Un petit livre clair et passionnant pour (re)découvrir Camus.

Jean-François Mattéi, membre de l’Institut universitaire de France, est professeur émérite de philosophie à l’Université de Nice-Sophia Antipolis. Parmi ses derniers ouvrages : Le Procès de l’Europe (PUF, 2011) et L’Homme indigné (Le Cerf, 2012).

Aseyn est illustrateur indépendant. Il a collaboré au projet Les autres gens (Dupuis, 2010-2012), publié Le Palais de glace (Éditions L’Employé du Moi, 2012). Il travaille également pour la presse et la publicité.

Ce petit livre est tombé à pic : il m’a permis de rafraîchir mes connaissances et surtout de revisiter la pensée et l’oeuvre de Camus, alors que je préparais un cours sur L’étranger, que j’ai fait lire à mes élèves avant d’aller voir l’adaptation théâtrale dans deux semaines. C’est le centenaire de la naissance d’Albert Camus cette année, et cet anniversaire nous donne une raison – s’il en était besoin – de nous intéresser à lui.

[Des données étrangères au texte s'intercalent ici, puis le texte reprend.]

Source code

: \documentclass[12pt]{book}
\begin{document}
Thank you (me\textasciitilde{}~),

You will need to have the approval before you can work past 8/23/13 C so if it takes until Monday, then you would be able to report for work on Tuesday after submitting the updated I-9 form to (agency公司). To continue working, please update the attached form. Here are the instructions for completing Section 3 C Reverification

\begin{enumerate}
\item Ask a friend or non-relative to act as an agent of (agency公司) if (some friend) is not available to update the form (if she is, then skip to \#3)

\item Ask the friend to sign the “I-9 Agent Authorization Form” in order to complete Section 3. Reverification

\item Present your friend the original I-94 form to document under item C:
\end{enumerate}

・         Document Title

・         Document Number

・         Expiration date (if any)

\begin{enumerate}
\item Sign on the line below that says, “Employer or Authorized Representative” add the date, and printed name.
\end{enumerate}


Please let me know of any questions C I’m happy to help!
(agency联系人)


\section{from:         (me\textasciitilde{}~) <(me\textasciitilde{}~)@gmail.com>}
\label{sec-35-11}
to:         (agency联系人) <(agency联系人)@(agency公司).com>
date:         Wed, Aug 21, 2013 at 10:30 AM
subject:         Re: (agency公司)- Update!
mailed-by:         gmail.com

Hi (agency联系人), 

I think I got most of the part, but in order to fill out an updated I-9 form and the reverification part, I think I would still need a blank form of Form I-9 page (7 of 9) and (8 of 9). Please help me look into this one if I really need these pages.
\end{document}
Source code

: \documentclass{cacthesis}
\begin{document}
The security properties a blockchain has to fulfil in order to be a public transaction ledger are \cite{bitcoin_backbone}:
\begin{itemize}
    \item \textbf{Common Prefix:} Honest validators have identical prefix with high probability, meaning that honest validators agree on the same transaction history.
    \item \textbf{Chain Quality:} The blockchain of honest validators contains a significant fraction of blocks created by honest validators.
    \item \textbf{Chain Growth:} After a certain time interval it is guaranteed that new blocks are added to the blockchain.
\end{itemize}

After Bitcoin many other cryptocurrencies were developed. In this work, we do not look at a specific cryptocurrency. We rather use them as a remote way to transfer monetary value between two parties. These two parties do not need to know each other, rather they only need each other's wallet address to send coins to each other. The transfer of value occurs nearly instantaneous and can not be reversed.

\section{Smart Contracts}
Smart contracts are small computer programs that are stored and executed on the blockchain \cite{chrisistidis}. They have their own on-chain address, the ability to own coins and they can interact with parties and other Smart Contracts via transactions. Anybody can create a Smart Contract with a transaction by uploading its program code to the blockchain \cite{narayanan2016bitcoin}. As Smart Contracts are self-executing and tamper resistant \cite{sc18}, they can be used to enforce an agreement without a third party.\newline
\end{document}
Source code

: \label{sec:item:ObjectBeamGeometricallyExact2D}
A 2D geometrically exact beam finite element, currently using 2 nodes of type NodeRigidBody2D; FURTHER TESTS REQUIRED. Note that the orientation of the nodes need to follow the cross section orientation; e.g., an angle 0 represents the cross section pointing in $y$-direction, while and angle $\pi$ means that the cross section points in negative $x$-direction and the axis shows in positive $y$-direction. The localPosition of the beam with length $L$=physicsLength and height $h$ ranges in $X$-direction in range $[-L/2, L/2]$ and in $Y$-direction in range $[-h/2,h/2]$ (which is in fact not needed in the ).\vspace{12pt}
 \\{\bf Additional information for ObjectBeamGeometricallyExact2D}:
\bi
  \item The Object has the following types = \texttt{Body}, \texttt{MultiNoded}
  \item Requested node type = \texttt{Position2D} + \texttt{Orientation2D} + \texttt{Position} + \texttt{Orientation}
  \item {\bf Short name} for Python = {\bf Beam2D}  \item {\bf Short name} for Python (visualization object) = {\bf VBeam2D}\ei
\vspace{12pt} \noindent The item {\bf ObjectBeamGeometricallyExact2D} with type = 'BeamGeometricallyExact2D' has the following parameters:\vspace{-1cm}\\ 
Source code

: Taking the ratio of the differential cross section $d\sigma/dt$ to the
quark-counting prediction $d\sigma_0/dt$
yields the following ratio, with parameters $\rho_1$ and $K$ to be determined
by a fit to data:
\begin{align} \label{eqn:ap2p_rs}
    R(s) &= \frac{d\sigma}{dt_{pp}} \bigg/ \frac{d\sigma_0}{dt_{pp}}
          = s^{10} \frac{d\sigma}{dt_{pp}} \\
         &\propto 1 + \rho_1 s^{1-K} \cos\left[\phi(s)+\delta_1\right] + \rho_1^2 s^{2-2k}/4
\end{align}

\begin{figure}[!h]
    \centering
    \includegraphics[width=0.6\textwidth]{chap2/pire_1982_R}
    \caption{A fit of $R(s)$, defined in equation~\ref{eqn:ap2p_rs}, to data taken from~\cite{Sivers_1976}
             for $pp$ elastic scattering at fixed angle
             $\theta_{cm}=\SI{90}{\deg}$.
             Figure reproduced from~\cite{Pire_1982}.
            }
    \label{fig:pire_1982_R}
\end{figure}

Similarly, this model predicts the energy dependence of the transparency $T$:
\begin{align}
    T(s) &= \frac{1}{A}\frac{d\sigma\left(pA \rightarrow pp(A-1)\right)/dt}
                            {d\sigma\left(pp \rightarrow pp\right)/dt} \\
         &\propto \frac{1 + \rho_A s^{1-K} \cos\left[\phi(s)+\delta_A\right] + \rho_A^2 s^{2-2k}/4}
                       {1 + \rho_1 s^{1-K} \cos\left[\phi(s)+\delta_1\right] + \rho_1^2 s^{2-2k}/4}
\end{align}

L’intérêt de cet ouvrage est de replacer tous les textes écrits par Camus, que ce soit les romans, les essais, les pièces de théâtre dans le projet littéraire et philosophique qu’il envisageait et qui a malheureusement été brutalement interrompu par un accident de voiture mortel en janvier 1960. En effet, son oeuvre devait se déployer dans une sorte de triptyque, l’absurde, la révolte et l’amour. Seuls les deux premiers ont été « illustrés » et oublier le troisième, non écrit mais bien présent dans la pensée de l’auteur, risquerait de tronquer la compréhension des premiers opus. Jean-François Matttéi s’applique à nous le faire comprendre, avec beaucoup de clarté.

J’ai beaucoup apprécié aussi le rapport à la figure de la mère et les éclaircissements sur le lien de Camus à l’Algérie et à la France, sur ses prises de position mal comprises par rapport à l’indépendance de la colonie française. On a voulu réduire, paraît-il, ses positions à un attachement « restrictif » à sa mère, mais en réalité, à tout système, à toute idéologie, Camus préfère un humanisme concret, attentif d’abord aux personnes réelles. Cela fait un peu penser au personnage de Yasmina Khadra dans Les sirènes de Bagdad, qui, à la fin du roman, renonce à faire sauter sa bombe parce qu’il s’est laissé toucher par les visages autour de lui, par les vies humaines, même anonymes, qu’il s’apprêtait à détruire. Cela dit, on peut se demander comment Camus aurait continué à exprimer cette pensée, cet appel humaniste si exigeant dans sa simplicité.

Ce petit ouvrage est illustré de visages (portraits de Camus ou autres personnes), d’images inspirées par l’essai de Jean-François Mattei. Aseyn déploie des regards, des figures symboliques ou bien réelles, en noir et blanc sur papier kraft, des images fortes aux noirs saturés, aux blancs crus ou noyés dans les valeurs de gris. Un regard complémentaire et intéressant sur l’homme qu’était Albert Camus et ses idées.

Comprendre Camus, un Essai graphique de Jean-François MATTEI et ASEYN, paru aux éditions Max Milo en janvier 2013

Un grand merci à Florence Meaudre et aux éditions Max Milo pour l’envoi de ce livre.